To-do item
Start at the line with "这个我就不沟通了，自己也无法" in the records below, stop at the line with "一起成长。我支取的方式主要有产生失信行为，疏于关心。失信", and return every line in that span exactly, the two end lines included.

== Given information

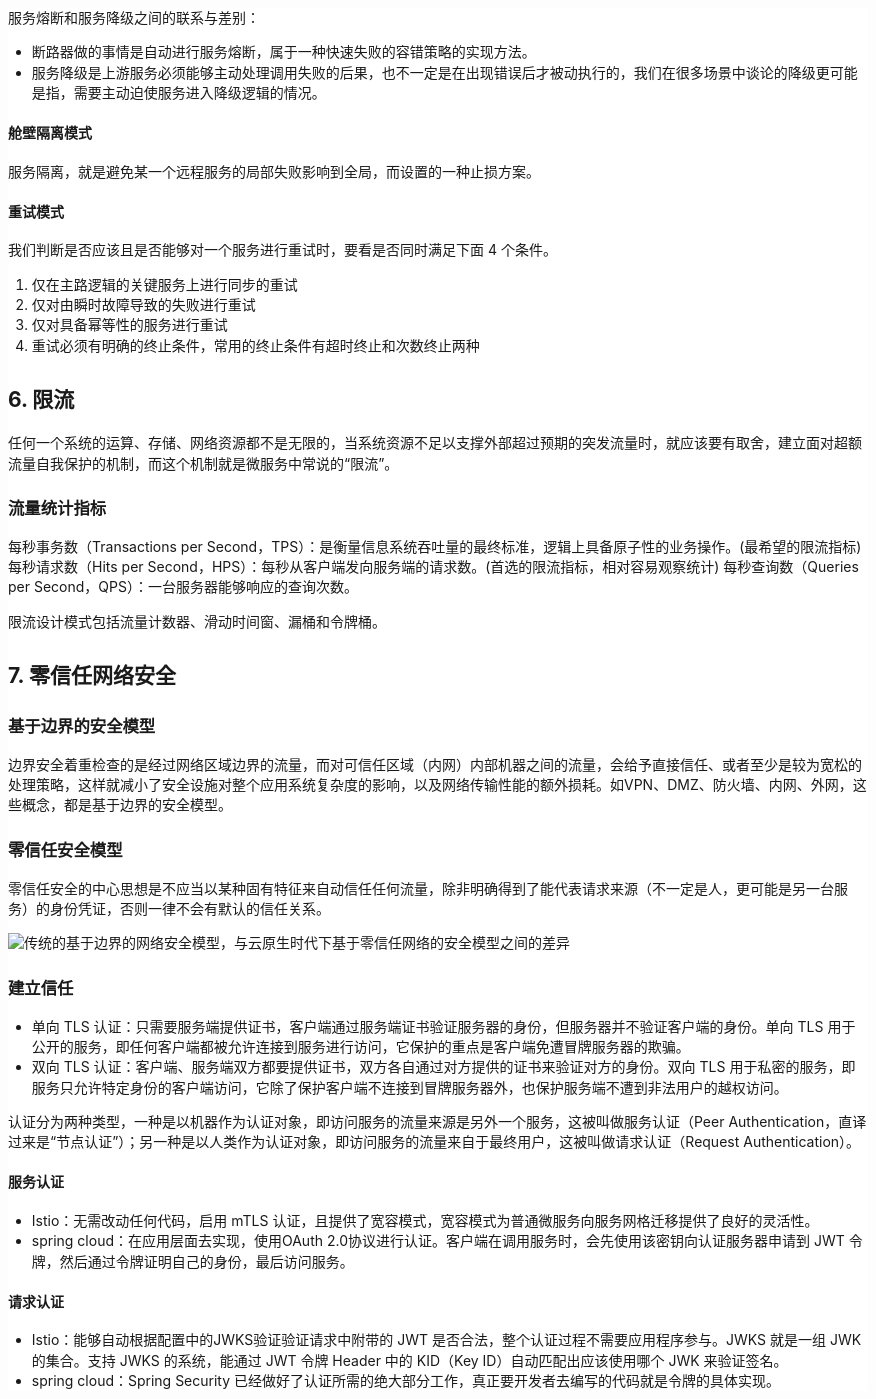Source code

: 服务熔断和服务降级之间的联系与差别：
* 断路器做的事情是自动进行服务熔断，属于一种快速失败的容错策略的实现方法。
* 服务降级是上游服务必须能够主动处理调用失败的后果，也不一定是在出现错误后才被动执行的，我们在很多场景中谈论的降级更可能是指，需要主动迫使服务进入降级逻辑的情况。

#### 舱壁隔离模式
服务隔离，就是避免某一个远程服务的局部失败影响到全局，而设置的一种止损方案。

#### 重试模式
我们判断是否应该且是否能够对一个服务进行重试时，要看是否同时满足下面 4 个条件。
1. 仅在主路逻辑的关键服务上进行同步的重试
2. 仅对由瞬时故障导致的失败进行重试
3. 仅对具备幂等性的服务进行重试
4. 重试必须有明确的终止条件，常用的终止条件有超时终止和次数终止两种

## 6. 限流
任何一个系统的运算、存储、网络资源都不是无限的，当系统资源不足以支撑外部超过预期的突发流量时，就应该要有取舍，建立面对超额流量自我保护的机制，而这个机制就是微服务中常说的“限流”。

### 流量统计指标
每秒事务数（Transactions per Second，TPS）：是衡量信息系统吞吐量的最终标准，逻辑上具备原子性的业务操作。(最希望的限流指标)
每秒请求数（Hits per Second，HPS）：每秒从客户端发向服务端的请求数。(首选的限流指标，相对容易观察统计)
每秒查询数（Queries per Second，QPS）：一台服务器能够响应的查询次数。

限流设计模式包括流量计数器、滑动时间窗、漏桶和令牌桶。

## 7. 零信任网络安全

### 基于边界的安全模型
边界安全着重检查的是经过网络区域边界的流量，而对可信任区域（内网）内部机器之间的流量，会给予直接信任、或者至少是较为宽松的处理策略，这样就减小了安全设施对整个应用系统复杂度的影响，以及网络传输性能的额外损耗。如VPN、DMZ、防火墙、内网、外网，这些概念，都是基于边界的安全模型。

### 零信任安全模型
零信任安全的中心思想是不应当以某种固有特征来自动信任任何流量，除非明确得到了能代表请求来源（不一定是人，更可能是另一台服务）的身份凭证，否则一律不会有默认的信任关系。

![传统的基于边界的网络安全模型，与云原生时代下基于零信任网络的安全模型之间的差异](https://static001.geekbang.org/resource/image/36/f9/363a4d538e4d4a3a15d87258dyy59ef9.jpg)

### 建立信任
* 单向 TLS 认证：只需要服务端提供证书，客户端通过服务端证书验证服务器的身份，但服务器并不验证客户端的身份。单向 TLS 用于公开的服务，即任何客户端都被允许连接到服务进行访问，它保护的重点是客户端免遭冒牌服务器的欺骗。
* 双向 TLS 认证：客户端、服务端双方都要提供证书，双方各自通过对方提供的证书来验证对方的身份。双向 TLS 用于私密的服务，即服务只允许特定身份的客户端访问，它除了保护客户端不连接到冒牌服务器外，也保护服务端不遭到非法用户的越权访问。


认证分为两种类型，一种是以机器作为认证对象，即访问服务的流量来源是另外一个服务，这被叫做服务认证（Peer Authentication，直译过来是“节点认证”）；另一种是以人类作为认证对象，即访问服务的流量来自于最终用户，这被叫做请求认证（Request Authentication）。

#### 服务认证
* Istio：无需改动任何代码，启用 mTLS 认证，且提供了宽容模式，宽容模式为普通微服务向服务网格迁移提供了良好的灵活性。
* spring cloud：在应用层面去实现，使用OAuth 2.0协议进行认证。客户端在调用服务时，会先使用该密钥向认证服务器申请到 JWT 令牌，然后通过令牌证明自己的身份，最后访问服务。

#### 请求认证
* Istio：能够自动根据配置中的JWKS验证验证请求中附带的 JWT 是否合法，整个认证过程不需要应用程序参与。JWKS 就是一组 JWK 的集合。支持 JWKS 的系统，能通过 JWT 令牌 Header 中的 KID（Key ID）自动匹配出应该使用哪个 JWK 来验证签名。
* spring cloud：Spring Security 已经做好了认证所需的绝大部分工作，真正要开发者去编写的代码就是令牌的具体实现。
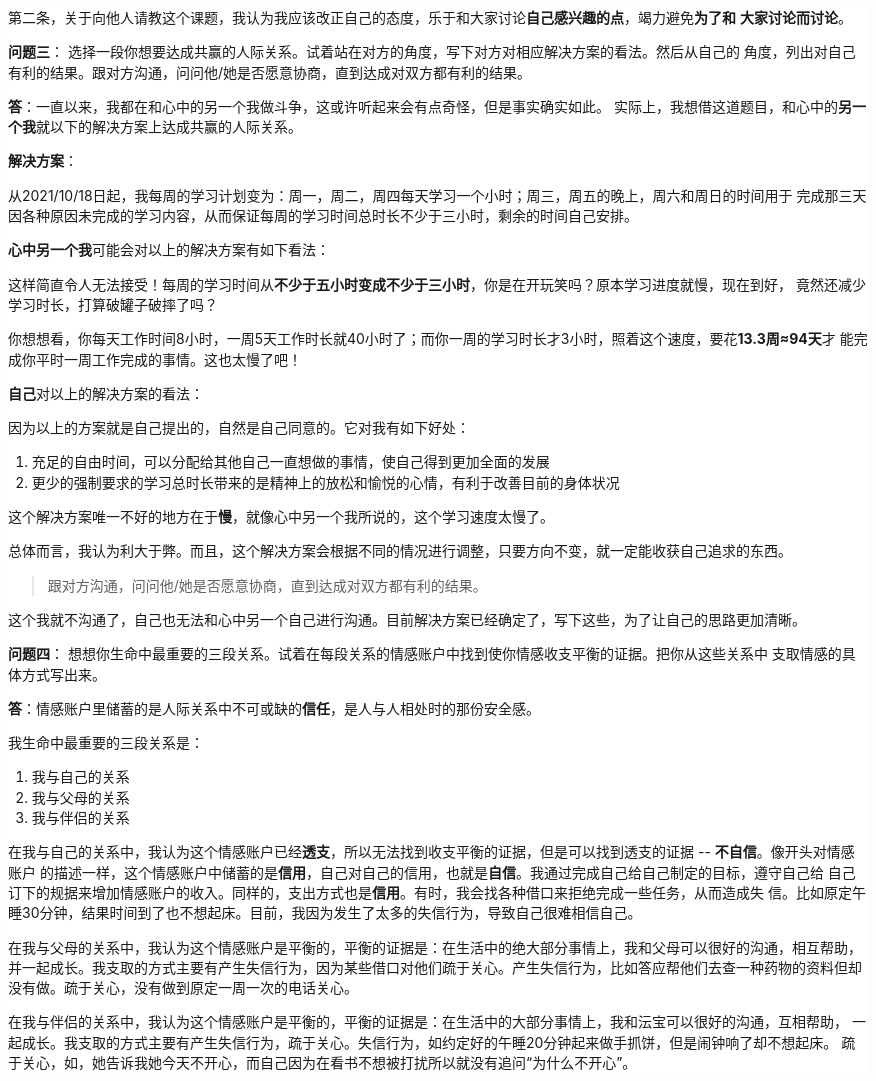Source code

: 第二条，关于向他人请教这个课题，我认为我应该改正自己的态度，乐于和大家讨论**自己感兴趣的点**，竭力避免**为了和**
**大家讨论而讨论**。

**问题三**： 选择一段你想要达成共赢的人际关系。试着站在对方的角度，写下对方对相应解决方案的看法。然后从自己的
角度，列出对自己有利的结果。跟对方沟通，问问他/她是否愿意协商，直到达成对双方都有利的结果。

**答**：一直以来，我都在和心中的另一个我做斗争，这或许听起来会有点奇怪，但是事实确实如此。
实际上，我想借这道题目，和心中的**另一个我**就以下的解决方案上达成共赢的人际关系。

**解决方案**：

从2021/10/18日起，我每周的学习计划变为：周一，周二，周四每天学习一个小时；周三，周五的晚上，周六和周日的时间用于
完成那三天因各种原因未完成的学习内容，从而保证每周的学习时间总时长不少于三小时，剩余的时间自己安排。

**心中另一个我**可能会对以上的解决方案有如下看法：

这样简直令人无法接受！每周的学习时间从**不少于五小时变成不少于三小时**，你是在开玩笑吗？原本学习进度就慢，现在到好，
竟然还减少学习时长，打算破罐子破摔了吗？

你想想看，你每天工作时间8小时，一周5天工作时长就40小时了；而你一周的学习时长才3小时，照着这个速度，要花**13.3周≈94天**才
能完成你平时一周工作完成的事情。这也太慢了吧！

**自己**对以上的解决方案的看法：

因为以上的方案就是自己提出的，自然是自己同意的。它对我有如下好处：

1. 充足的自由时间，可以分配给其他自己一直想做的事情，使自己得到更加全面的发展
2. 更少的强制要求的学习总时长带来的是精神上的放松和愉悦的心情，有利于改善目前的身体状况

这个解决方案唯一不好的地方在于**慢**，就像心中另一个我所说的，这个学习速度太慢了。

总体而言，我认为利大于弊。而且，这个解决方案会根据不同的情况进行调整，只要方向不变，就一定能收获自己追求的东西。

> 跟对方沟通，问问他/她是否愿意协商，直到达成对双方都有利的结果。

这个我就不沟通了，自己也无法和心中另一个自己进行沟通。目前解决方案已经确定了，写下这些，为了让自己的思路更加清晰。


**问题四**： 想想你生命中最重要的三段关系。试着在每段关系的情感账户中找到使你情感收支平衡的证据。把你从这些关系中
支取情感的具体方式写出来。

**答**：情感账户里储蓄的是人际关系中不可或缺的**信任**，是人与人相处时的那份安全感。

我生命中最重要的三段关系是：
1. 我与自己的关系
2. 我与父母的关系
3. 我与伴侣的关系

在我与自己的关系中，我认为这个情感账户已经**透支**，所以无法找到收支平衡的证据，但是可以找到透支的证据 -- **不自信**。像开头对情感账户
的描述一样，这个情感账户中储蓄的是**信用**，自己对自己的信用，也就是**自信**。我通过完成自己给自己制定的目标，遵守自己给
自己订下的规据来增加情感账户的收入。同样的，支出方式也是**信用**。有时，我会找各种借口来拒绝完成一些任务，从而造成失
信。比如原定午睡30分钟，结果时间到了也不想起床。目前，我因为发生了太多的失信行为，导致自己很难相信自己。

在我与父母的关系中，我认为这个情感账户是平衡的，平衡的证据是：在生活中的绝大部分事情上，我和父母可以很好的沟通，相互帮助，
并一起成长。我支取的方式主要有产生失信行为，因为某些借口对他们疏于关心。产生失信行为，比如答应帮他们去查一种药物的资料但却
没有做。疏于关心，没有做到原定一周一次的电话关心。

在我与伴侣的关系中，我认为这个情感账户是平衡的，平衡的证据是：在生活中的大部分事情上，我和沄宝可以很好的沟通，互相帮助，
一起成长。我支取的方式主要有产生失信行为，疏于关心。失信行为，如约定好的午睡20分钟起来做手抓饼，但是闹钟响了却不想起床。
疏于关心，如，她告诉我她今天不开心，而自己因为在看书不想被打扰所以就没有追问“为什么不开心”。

====

Task response
这个我就不沟通了，自己也无法和心中另一个自己进行沟通。目前解决方案已经确定了，写下这些，为了让自己的思路更加清晰。


**问题四**： 想想你生命中最重要的三段关系。试着在每段关系的情感账户中找到使你情感收支平衡的证据。把你从这些关系中
支取情感的具体方式写出来。

**答**：情感账户里储蓄的是人际关系中不可或缺的**信任**，是人与人相处时的那份安全感。

我生命中最重要的三段关系是：
1. 我与自己的关系
2. 我与父母的关系
3. 我与伴侣的关系

在我与自己的关系中，我认为这个情感账户已经**透支**，所以无法找到收支平衡的证据，但是可以找到透支的证据 -- **不自信**。像开头对情感账户
的描述一样，这个情感账户中储蓄的是**信用**，自己对自己的信用，也就是**自信**。我通过完成自己给自己制定的目标，遵守自己给
自己订下的规据来增加情感账户的收入。同样的，支出方式也是**信用**。有时，我会找各种借口来拒绝完成一些任务，从而造成失
信。比如原定午睡30分钟，结果时间到了也不想起床。目前，我因为发生了太多的失信行为，导致自己很难相信自己。

在我与父母的关系中，我认为这个情感账户是平衡的，平衡的证据是：在生活中的绝大部分事情上，我和父母可以很好的沟通，相互帮助，
并一起成长。我支取的方式主要有产生失信行为，因为某些借口对他们疏于关心。产生失信行为，比如答应帮他们去查一种药物的资料但却
没有做。疏于关心，没有做到原定一周一次的电话关心。

在我与伴侣的关系中，我认为这个情感账户是平衡的，平衡的证据是：在生活中的大部分事情上，我和沄宝可以很好的沟通，互相帮助，
一起成长。我支取的方式主要有产生失信行为，疏于关心。失信行为，如约定好的午睡20分钟起来做手抓饼，但是闹钟响了却不想起床。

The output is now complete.